Barring a last-minute reprieve from the Supreme Court, Charles F. Warner is to be put to death at 6 p.m. local time at the Oklahoma State Penitentiary in McAlester. Mr. Warner, 47, was condemned for the murder and sexual assault of an 11-month-old girl in 1997.
Mr. Warner was originally scheduled to die on April 29, 2014, two hours after Mr. Lockett. But his
execution was postponed after the problems with Mr. Lockett’s lethal injection. The prisoner seem to wake and writhed in agony after a doctor failed to place the intravenous line in a vein, causing the sedative, then a paralyzing agent and a caustic heart-stopping drug, to diffuse in his groin. Mr. Lockett finally died 43 minutes into a procedure expected to take no more than 10 to 15 minutes and after a doctor seeking to reinsert a needle punctured an artery, resulting in what the prison warden later called “a bloody mess.”
After an investigation of what went wrong in the Lockett execution, Oklahoma put new equipment in its death chamber to help ensure proper placement of intravenous catheters and said that if the paramedic or doctor was unable to place a needle within one hour, officials might postpone the event. They also decided to multiply the dose of midazolam, to the level used in Florida.

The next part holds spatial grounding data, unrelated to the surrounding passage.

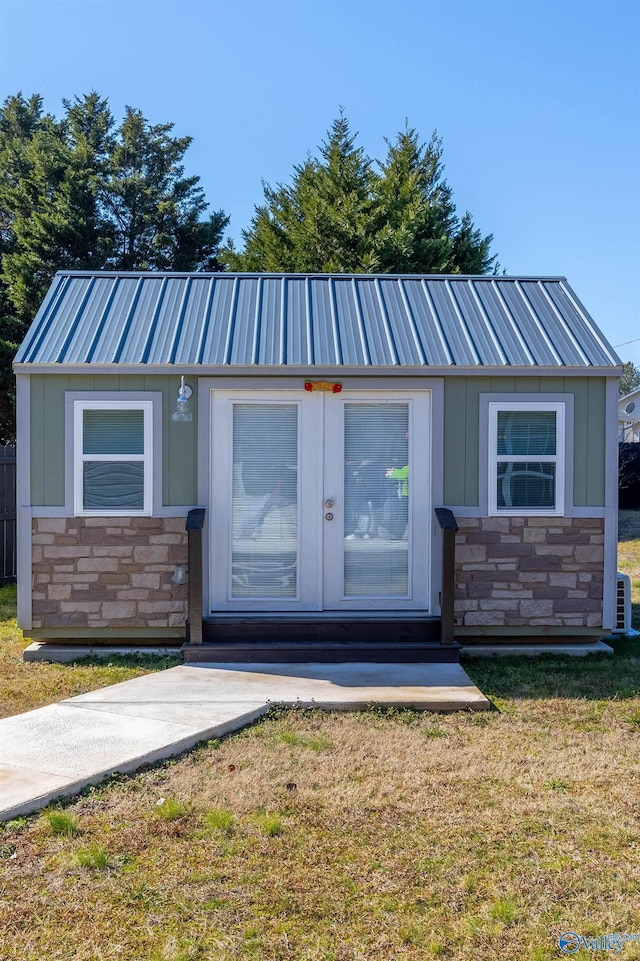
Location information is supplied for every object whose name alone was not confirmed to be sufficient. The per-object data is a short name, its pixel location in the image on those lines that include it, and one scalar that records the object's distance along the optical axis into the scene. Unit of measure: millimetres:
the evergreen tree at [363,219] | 16500
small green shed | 6574
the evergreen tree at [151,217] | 19656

The news media and civil liberties groups have complained that Oklahoma’s remodeled execution chamber and new procedures have limited the ability of the public to observe lethal injections there. Officials say there is room for only five witnesses from the news media, compared with 12 before. Audio from the chamber will be turned off, and the state’s corrections director can close the curtains and block the view of the witnesses at his discretion.